Brezing Rain tries again in allowance


Maybe it's in deference to a marquee event like the Travers Stakes, or more likely it's the feast-or-famine method of scheduling stakes at the 2009 meet. Whatever the case, the Saturday card at Arlington Park surely won't be one of the more memorable programs in track history, owing to an obvious dearth of high-end competition.

Two entry-level allowances (races 7 and 8) serve as nominal co-features on a nine-race program that starts at the usual 1 p.m. Central, with neither appearing to include a standout favorite.

The seventh race, a $41,480 Polytrack race for 3-year-old fillies at seven furlongs, could have Brezing Rain as a lukewarm choice. After winning her career debut in June at Arlington, the Tom Proctor-trained filly wheeled back to be second for this condition in her only subsequent start.

Clear Cut, beaten just a head in the same race Brezing Rain exits, and Hug It Out, turning back from route races, look like the strongest opposition in a field of six.

The eighth race, a $31,500 turf race for older Illinois-breds at a mile, carries a little more depth. Weggie and Cannon's Call, the respective two-three finishers in a similar turf race Aug. 9, are among the field of eight entered.

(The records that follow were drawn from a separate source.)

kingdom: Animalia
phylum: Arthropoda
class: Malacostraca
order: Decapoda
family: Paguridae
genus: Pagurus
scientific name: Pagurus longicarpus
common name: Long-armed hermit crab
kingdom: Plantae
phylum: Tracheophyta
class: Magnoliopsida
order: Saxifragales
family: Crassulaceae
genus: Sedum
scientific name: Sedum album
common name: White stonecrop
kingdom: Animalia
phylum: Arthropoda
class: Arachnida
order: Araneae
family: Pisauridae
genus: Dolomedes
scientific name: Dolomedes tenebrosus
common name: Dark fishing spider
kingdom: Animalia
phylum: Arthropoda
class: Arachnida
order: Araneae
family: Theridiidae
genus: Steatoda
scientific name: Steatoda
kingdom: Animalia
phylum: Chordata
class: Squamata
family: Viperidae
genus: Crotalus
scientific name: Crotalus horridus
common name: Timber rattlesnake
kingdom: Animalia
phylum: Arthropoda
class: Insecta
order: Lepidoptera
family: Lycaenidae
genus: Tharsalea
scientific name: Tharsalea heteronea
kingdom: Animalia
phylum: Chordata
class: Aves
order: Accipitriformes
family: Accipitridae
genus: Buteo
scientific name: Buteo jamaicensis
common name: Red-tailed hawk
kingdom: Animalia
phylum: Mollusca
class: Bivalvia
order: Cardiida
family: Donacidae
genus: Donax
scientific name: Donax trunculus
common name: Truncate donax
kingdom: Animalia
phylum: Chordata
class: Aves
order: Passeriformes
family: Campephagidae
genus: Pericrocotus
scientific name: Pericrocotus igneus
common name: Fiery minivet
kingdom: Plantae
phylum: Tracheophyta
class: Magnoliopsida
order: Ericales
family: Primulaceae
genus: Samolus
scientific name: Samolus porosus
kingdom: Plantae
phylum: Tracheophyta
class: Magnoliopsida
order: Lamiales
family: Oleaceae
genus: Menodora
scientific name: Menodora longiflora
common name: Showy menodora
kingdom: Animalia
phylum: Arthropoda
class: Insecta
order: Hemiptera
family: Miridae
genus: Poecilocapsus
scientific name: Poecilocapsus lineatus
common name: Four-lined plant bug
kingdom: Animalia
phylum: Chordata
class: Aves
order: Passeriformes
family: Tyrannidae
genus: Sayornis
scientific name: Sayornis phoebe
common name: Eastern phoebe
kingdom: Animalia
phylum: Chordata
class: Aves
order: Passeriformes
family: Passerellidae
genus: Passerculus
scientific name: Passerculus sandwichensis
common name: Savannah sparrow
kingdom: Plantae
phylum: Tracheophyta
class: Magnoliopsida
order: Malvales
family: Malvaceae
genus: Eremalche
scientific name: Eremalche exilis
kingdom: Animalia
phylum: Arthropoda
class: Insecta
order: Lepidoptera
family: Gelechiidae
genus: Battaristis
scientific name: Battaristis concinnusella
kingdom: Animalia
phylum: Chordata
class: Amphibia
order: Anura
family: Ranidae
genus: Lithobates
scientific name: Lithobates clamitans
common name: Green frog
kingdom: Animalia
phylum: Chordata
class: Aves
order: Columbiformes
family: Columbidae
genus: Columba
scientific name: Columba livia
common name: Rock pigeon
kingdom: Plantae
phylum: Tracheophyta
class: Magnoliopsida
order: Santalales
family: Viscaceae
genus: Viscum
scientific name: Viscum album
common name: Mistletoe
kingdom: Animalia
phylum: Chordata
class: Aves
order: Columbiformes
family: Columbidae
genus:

Trainer Chris Block sends out late-running Weggie and has a second threat in the race in Triple Check. They race uncoupled for wagering purposes. Triple Check was fifth as the favorite in the common Aug. 9 race.

Arlington has not staged a major event since the Aug. 8 International Festival of Racing, featuring the 27th Arlington Million. Another important weekend looms, however, as seven stakes (including five Grade 3 races) will be run at the Arlington Heights, Ill., track on Labor Day weekend: three on Sept. 5, and four on Sept. 7.

* The $50,000 John Henry was supposed to anchor the Saturday card, but Arlington racing officials recently announced the one-mile turf race for older horses has been postponed until later in the meet, possibly to Sept. 19 or 26.

* Wayne Catalano and Junior Alvarado have steadily edged ahead in what once were tight trainer and jockey races, respectively. Into Thursday, Catalano had won 37 races at the meet, 10 more than his closest competitor, while Alvarado held a six-win margin with 79 winners.